Extracted text:
· · · · ·
# Requirements for females in the fitness test



## Lilspark (29 Jun 2005)

Hi, my fiance has been in the army for 10 years and I've strongly been considering joining, however i'm not sure how well I would do on the fitness portion or if it's different for women. Currently I can run a half marathon (21k) and do 50-75 situps  :, not so great at pushups and not sure how to improve on them. Also if you spouse is in the military is there a way to be posted at the same base? I also have a psychology degree and am not sure what kind of job I'd be appropriate for.


----------



## Bert (30 Jun 2005)

You'll get many opinions on the forums and its best to talk to the local CFRC and get the facts.

However, you seem to be in good shape.  To improve push-ups, I'd recommend an all-around-body
weight program.  Specifically, the bench press, inclined bench press, shoulder press, lat pull down,
and tricep curls are good exercises if orientated for strength training and will bring up push-up
counts relatively quickly.
· · · · ·
Excerpted records:
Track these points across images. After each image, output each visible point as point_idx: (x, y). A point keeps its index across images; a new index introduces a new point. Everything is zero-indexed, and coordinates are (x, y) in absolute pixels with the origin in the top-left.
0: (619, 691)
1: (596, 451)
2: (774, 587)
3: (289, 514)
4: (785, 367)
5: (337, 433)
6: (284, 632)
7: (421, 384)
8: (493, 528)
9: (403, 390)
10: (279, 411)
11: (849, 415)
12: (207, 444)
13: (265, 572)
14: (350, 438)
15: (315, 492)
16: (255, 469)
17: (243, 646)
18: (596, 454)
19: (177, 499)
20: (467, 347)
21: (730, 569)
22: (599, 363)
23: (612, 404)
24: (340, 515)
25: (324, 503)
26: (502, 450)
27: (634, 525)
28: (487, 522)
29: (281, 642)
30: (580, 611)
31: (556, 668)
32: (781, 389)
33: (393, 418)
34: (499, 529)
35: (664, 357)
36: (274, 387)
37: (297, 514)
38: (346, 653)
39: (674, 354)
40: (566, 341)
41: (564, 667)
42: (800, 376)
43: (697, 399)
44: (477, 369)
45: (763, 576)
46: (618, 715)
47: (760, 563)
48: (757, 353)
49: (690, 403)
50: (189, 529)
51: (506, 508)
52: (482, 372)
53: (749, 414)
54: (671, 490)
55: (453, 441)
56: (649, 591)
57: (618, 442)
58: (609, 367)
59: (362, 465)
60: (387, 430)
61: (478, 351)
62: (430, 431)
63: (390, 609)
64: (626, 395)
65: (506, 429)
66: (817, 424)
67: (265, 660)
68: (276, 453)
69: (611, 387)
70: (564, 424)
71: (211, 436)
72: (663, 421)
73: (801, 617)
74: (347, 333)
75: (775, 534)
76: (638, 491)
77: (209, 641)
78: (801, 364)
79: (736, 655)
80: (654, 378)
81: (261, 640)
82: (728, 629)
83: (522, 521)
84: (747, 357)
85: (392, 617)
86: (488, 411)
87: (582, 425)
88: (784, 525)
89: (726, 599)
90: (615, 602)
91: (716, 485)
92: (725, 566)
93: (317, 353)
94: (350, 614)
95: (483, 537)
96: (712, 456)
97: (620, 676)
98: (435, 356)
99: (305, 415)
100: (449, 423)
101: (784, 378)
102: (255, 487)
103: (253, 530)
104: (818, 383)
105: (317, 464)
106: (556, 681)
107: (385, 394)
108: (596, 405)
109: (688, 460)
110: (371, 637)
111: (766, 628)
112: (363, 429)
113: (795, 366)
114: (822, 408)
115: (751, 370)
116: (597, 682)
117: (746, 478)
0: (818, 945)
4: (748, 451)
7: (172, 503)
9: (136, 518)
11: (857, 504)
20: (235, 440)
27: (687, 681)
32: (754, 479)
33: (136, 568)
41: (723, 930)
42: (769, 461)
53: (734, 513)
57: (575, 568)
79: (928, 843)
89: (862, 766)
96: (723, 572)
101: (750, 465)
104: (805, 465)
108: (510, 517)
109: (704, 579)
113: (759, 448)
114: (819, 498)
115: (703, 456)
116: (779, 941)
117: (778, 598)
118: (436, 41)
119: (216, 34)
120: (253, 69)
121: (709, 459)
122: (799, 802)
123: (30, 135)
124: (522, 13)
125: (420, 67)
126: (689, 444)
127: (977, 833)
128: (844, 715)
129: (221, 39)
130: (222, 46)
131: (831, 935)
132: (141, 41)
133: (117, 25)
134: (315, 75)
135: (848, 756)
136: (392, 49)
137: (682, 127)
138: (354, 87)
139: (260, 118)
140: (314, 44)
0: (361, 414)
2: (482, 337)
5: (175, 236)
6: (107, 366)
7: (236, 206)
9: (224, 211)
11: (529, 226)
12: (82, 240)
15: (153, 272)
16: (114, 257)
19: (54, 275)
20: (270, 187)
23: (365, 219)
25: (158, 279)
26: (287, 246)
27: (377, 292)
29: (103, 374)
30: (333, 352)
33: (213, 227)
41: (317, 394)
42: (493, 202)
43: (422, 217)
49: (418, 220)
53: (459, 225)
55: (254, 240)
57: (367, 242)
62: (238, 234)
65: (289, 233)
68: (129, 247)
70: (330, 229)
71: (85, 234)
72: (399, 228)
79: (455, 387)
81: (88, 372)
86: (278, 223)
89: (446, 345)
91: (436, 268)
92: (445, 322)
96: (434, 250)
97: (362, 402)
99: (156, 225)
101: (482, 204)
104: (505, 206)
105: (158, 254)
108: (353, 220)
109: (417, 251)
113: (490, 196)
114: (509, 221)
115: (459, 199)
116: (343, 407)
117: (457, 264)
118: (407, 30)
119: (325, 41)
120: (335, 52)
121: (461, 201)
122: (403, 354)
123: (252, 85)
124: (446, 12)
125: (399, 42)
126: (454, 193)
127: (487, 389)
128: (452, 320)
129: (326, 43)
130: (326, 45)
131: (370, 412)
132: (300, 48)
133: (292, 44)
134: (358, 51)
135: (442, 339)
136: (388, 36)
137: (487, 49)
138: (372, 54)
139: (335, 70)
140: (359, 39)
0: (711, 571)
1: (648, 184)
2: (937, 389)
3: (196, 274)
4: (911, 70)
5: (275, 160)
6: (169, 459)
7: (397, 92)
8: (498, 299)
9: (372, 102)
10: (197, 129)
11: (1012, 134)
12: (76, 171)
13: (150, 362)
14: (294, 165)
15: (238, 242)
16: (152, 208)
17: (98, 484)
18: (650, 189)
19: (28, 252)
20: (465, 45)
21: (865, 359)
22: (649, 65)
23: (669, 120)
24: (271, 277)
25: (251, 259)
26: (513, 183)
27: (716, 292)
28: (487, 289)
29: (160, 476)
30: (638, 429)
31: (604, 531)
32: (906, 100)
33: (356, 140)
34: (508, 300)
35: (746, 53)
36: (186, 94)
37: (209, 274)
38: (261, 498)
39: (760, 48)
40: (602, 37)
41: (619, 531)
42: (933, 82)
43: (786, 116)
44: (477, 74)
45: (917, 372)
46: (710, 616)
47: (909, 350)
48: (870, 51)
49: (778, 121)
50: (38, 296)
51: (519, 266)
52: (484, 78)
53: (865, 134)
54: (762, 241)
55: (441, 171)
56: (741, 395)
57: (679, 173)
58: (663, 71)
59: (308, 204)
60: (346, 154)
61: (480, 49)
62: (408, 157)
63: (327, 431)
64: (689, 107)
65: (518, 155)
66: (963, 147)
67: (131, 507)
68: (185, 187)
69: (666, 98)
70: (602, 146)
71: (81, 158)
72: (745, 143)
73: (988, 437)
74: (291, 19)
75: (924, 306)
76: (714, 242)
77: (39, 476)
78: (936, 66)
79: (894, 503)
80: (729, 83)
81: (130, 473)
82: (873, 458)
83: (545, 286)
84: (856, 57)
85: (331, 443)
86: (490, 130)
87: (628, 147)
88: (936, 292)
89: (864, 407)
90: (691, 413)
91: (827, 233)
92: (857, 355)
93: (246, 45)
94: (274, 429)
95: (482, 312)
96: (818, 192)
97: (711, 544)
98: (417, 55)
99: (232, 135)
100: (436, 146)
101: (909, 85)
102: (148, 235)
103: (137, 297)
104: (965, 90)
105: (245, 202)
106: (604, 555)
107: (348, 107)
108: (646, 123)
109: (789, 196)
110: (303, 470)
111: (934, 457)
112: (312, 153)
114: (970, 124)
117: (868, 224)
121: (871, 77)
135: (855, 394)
· · · · ·
Goal of the exercise:
Extract the passage of the fitness test thread from "You'll get many" to "counts relatively quickly.". Rely only on the fitness test thread.

Exercise result:
You'll get many opinions on the forums and its best to talk to the local CFRC and get the facts.

However, you seem to be in good shape.  To improve push-ups, I'd recommend an all-around-body
weight program.  Specifically, the bench press, inclined bench press, shoulder press, lat pull down,
and tricep curls are good exercises if orientated for strength training and will bring up push-up
counts relatively quickly.